A Cauchy-Gaussian mixture model for Basel-compliant Value-at-Risk estimation in financial risk management

The Basel II accords require banks to manage market risk by using Value-at-Risk (VaR) models. The assumption of the underlying return distribution plays an important role for the quality of VaR calculations. In practice, the most popular distribution used by banks is the Normal (or Gaussian) distribution, but real-life returns data exhibits fatter tails than what the Normal model predicts. Practitioners also consider the Cauchy distribution, which has very fat tails but leads to over-protection against downside risk.

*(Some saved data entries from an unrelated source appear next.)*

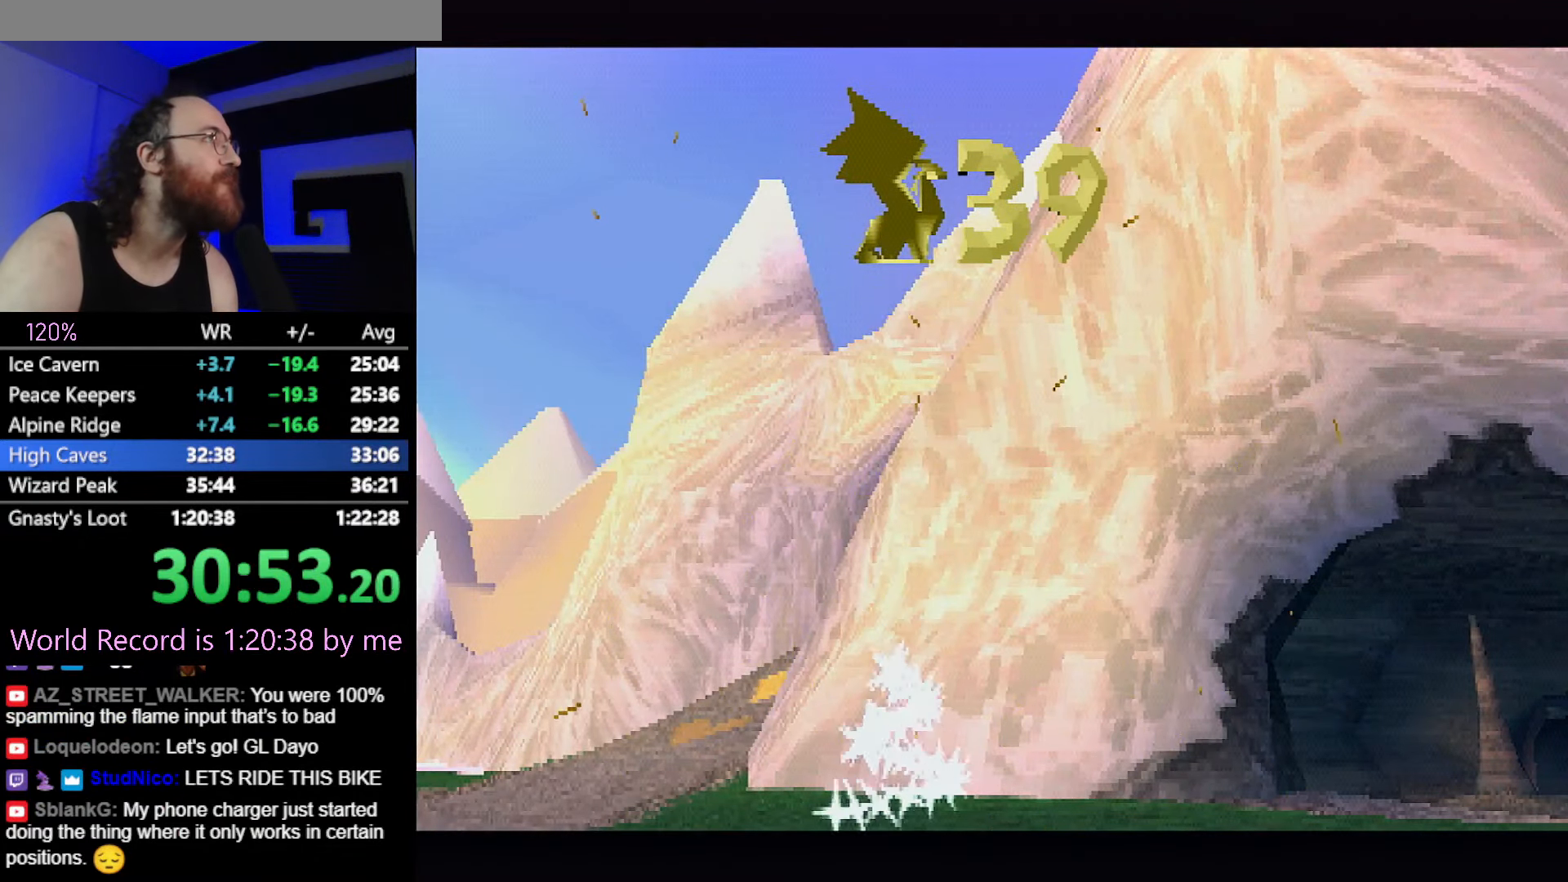
{"dt_ms": 501, "buttons": ["CROSS", "SQUARE"], "left_stick": "up-left", "events": []}
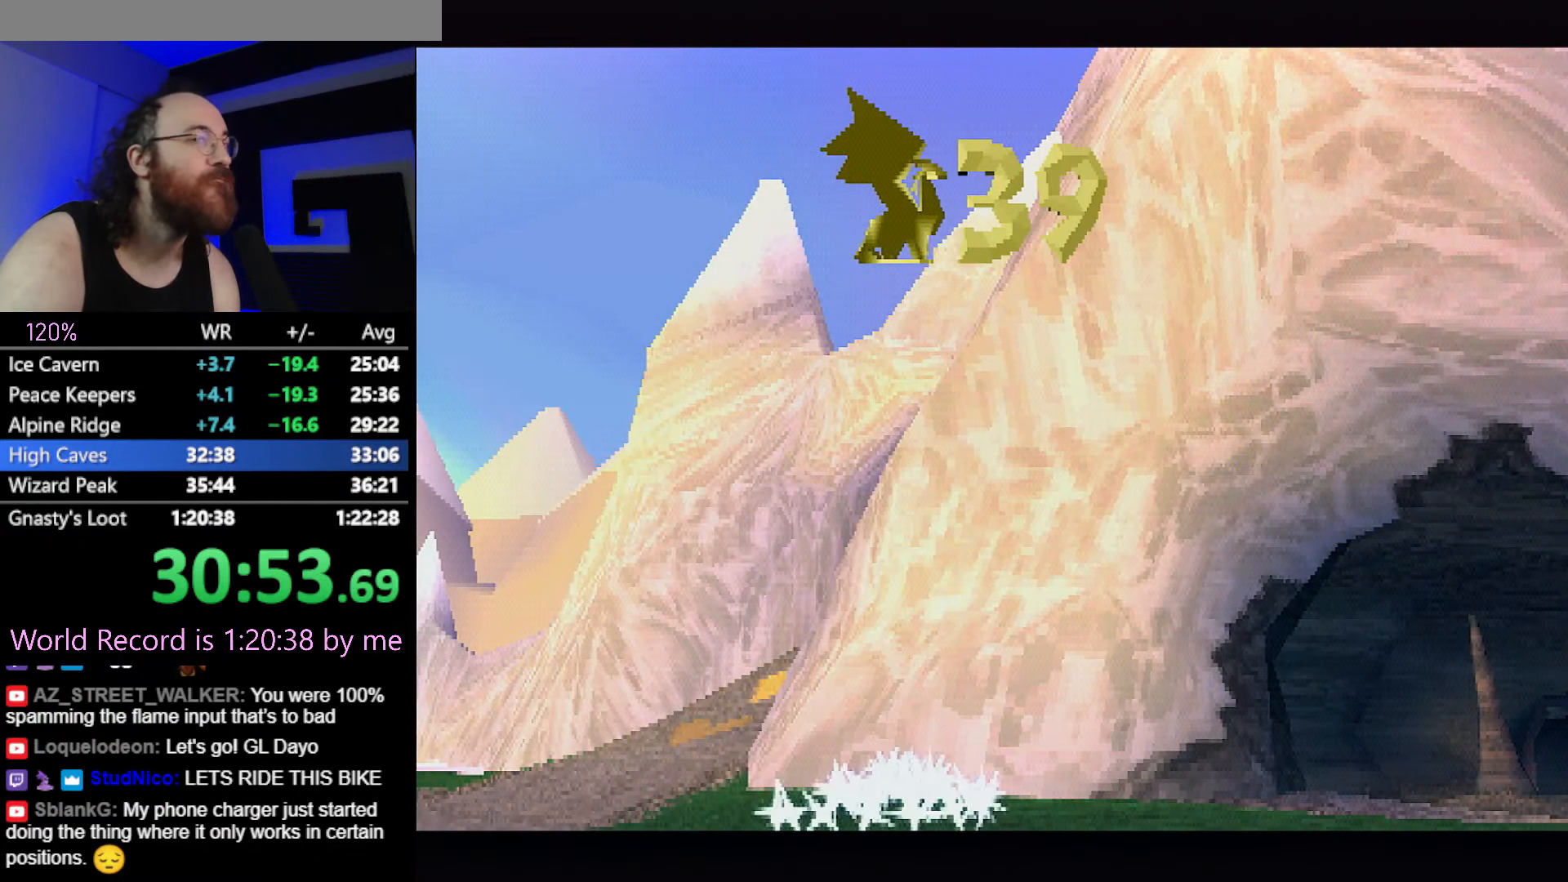
{"dt_ms": 500, "buttons": ["CROSS", "SQUARE"], "left_stick": "up-left", "events": []}
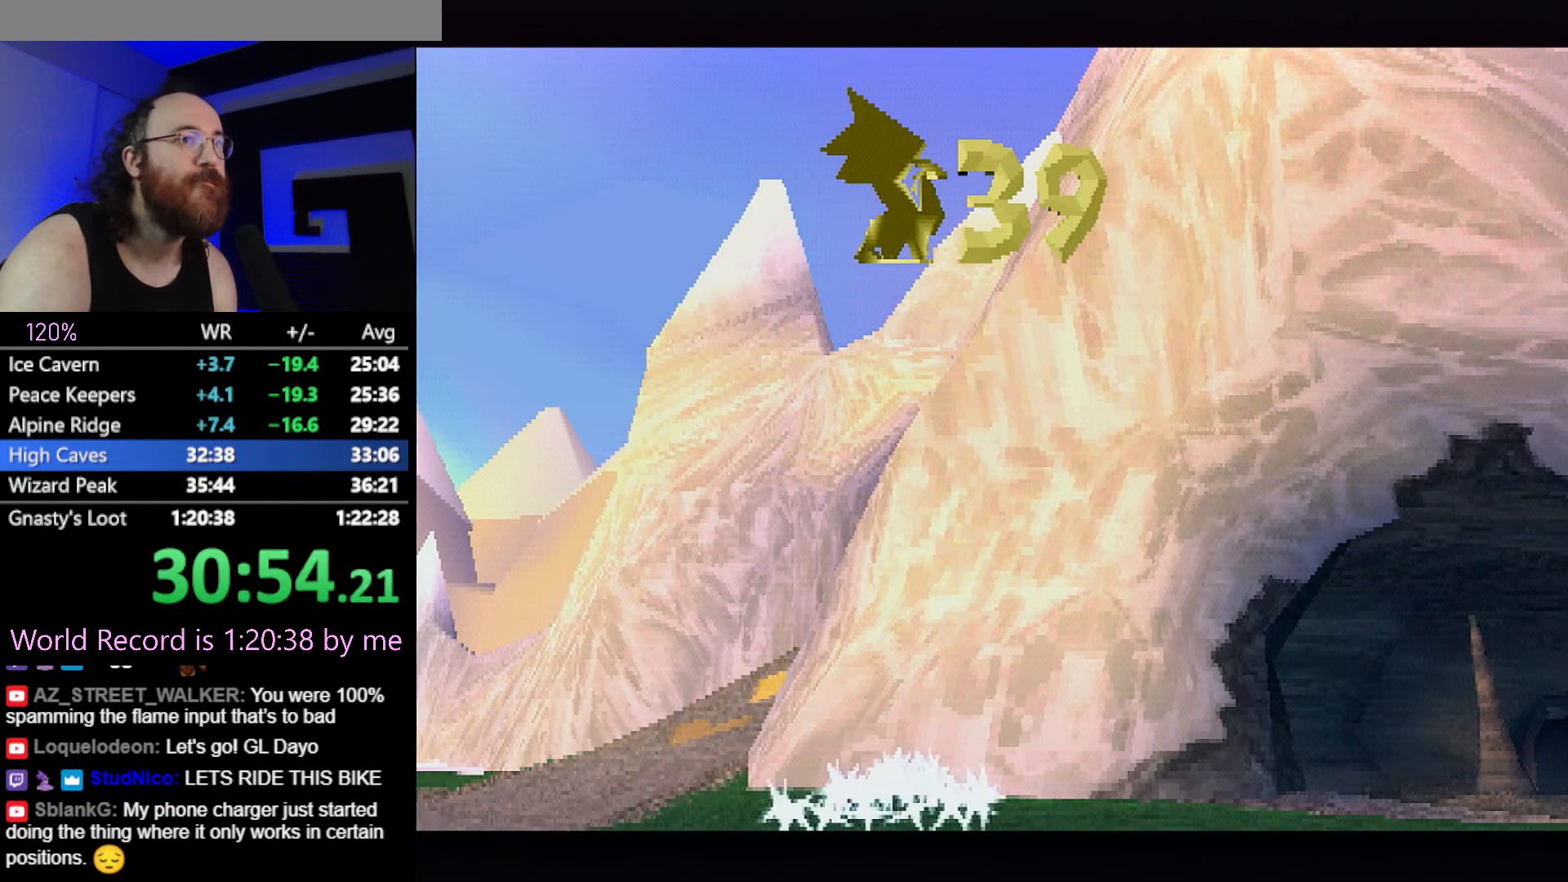
{"dt_ms": 501, "buttons": ["CROSS", "SQUARE"], "left_stick": "up-left", "events": []}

After the recent financial crisis, more and more risk managers realized that Normal and Cauchy distributions are not good choices for fitting stock returns because the Normal distribution tends to underestimate market risk while the Cauchy distribution often overestimates it.;In this thesis, we first investigate the goodness of fit for these two distributions using real-life stock returns and perform backtesting for the corresponding two VaR models under Basel II. Next, after we identify the weaknesses of the Normal and Cauchy distributions in quantifying market risk, we combine both models by fitting a new Cauchy-Normal mixture distribution to the historical data in a rolling time window. The method of Maximum Likelihood Estimation (MLE) is used to estimate the density function for this mixture distribution. Through a goodness of fit test and backtesting, we find that this mixture model exhibits a good fit to the data, improves the accuracy of VaR prediction, possesses more flexibility, and can avoid serious violations when a financial crisis occurs.